12.1 Multi-Locus Sequence Typing (MLST)

Multi-Locus Sequence Typing (MLST) is a widely-used method for bacterial identification. It is typically more precise and has more resolving power than 16S sequence analysis, but less precise than whole-genome sequence analysis (Maiden et al. (2013)).

MLST works by defining marker sequences for a taxon (Figure 12.1). These are typically well-conserved (“housekeeping”) genes which very relatively little between organisms in the taxon, but enough to allow discrimination between them. The number of markers varies, but is usually somewhere around seven.

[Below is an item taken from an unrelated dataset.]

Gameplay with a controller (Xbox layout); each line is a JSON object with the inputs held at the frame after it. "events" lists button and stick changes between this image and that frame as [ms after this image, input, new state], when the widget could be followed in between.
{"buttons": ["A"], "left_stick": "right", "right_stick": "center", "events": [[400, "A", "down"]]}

Each marker sequence has many variants (different sequences) within the taxon, and these are known as alleles. Each marker allele is given a unique number (starting at 1 and counting upwards) - its allele number. A single organism’s sequence type (ST) is determined by the list of allele numbers that it contains. Organisms with the same sequence type are considered to be part of the same group.

12.2 MLST Classification with Galaxy

The PubMLST.org website hosts a collection of open-access, curated databases that integrate population sequence data with provenance and phenotype information for over 130 different microbial species and genera. These databases are curated and maintained by volunteers and made available freely for use by anyone. They are available in Galaxy.

The MLST software is made available in Galaxy for querying bacterial sequences against the pubMLST databases. To do this:

  1. Navigate to the MLST tool in the Tools sidebar
  2. Select the ERR531380 assembly as the input_files
  3. Click on Run Tool
  4. Click on the Eye icon to see the result
Video: Use Galaxy’s MLST tool to classify your isolate
QUESTION

What is the sequence type (ST) of your isolate as reported by Galaxy MLST?

paeruginosa

395

6, 5, 1, 1, 1, 12, 1

Check the Help section of the MLST tool for a description of the output format.

12.3 Classification at pubMLST

The PubMLST.org website also provides its own search and classification tools. Some of these are genus or species specific, running queries against databases focused on classification of a particular group of organisms, but they also provide a much braoder classification scheme with a much larger number of markers that you may have met in a BM329 workshop.

Here, you will use PubMLST’s Pseudomonas aeruginosa-specific database to identify your assembled isolate.

  1. In a new tab of your browser open the PubMLST website
  2. Click on Organisms
  3. Navigate to Pseudomonas aeruginosa and click on Typing
  4. Under Query a sequence click on Single sequence
  5. Select the ERR531380 assembly as input
  6. Click on SUBMIT
Warning

The pubMLST classification may take a couple of minutes.

Video: Use PubMLST to classify your isolate
QUESTION
  1. Does PubMLST assign the same sequence type (ST) to your isolate as Galaxy’s MLST tool did?

12.4 Next Steps

Now you have assembled and classified your isolate, you can use some additional data prepared by your helpful colleague to reconstruct a phylogenetic tree for isolates obtained from the burns ward.